DATA EXTRACT |
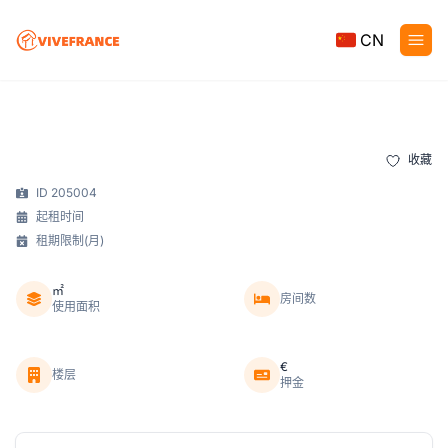
CN
收藏
ID 205004
起租时间
租期限制(月)
㎡
房间数
使用面积
€
楼层
押金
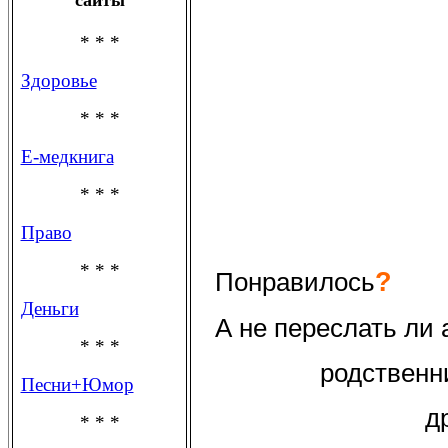
* * *
Здоровье
* * *
Е-медкнига
* * *
Право
* * *
?
Понравилось
Деньги
А не переслать ли
* * *
родственн
Песни+Юмор
д
* * *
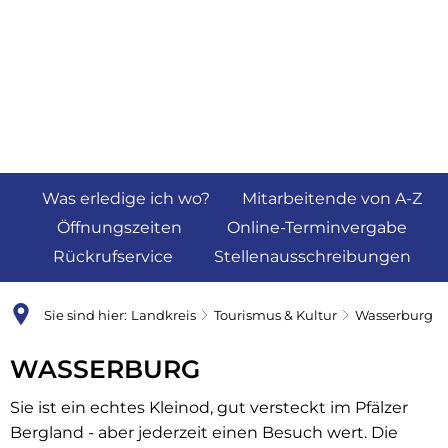
Was erledige ich wo?
Mitarbeitende von A-Z
Öffnungszeiten
Online-Terminvergabe
Rückrufservice
Stellenausschreibungen
Sie sind hier:
Landkreis
Tourismus & Kultur
Wasserburg
WASSERBURG
Sie ist ein echtes Kleinod, gut versteckt im Pfälzer
Bergland - aber jederzeit einen Besuch wert. Die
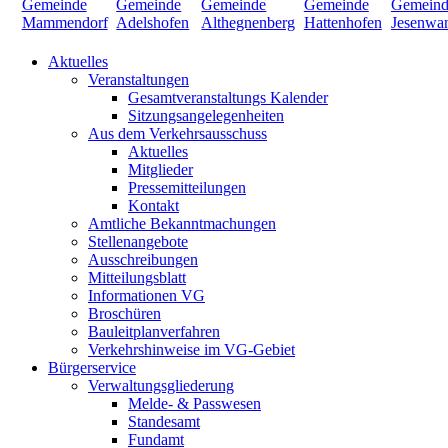
Aktuelles
Veranstaltungen
Gesamtveranstaltungs Kalender
Sitzungsangelegenheiten
Aus dem Verkehrsausschuss
Aktuelles
Mitglieder
Pressemitteilungen
Kontakt
Amtliche Bekanntmachungen
Stellenangebote
Ausschreibungen
Mitteilungsblatt
Informationen VG
Broschüren
Bauleitplanverfahren
Verkehrshinweise im VG-Gebiet
Bürgerservice
Verwaltungsgliederung
Melde- & Passwesen
Standesamt
Fundamt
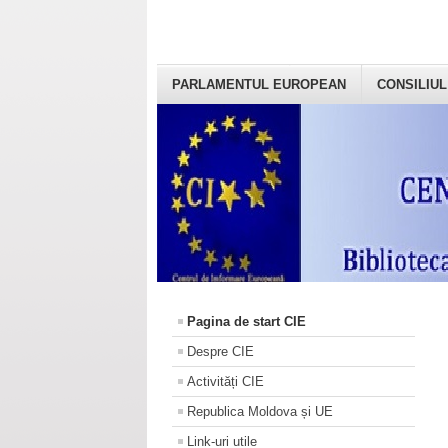
PARLAMENTUL EUROPEAN
CONSILIUL
Pagina de start CIE
Despre CIE
Activități CIE
Republica Moldova și UE
Link-uri utile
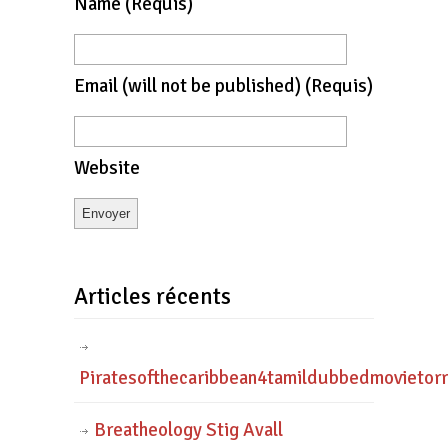
Name
(requis)
Email
(will not be published)
(requis)
Website
Articles récents
Piratesofthecaribbean4tamildubbedmovietor
Breatheology Stig Avall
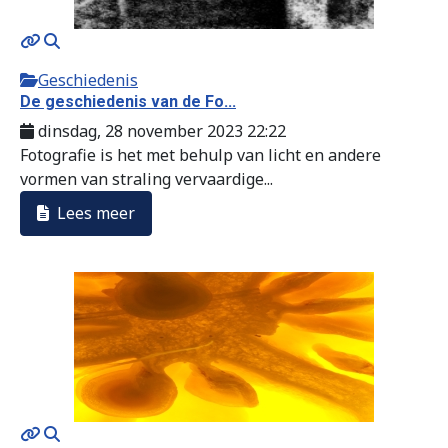
Geschiedenis
De geschiedenis van de Fo...
dinsdag, 28 november 2023 22:22
Fotografie is het met behulp van licht en andere
vormen van straling vervaardige...
Lees meer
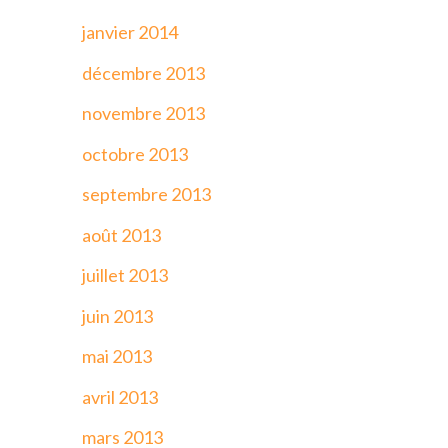
janvier 2014
décembre 2013
novembre 2013
octobre 2013
septembre 2013
août 2013
juillet 2013
juin 2013
mai 2013
avril 2013
mars 2013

YOUR OBJECTIVE |
Please switch every "Aktuelles" in the material to "Neuigkeiten" and write out all of its text again with nothing else changed, leaving the pictures out.

ANSWER TO THE PROBLEM |
CN
收藏
ID 205004
起租时间
租期限制(月)
㎡
房间数
使用面积
€
楼层
押金
* * *
Здоровье
* * *
Е-медкнига
* * *
Право
* * *
?
Понравилось
Деньги
А не переслать ли
* * *
родственн
Песни+Юмор
д
* * *
Was erledige ich wo?
Mitarbeitende von A-Z
Öffnungszeiten
Online-Terminvergabe
Rückrufservice
Stellenausschreibungen
Sie sind hier:
Landkreis
Tourismus & Kultur
Wasserburg
WASSERBURG
Sie ist ein echtes Kleinod, gut versteckt im Pfälzer
Bergland - aber jederzeit einen Besuch wert. Die
Neuigkeiten
Veranstaltungen
Gesamtveranstaltungs Kalender
Sitzungsangelegenheiten
Aus dem Verkehrsausschuss
Neuigkeiten
Mitglieder
Pressemitteilungen
Kontakt
Amtliche Bekanntmachungen
Stellenangebote
Ausschreibungen
Mitteilungsblatt
Informationen VG
Broschüren
Bauleitplanverfahren
Verkehrshinweise im VG-Gebiet
Bürgerservice
Verwaltungsgliederung
Melde- & Passwesen
Standesamt
Fundamt
PARLAMENTUL EUROPEAN
CONSILIUL
Pagina de start CIE
Despre CIE
Activități CIE
Republica Moldova și UE
Link-uri utile
Name
(requis)
Email
(will not be published)
(requis)
Website
Articles récents
Piratesofthecaribbean4tamildubbedmovietor
Breatheology Stig Avall
Geschiedenis
De geschiedenis van de Fo...
dinsdag, 28 november 2023 22:22
Fotografie is het met behulp van licht en andere
vormen van straling vervaardige...
Lees meer
janvier 2014
décembre 2013
novembre 2013
octobre 2013
septembre 2013
août 2013
juillet 2013
juin 2013
mai 2013
avril 2013
mars 2013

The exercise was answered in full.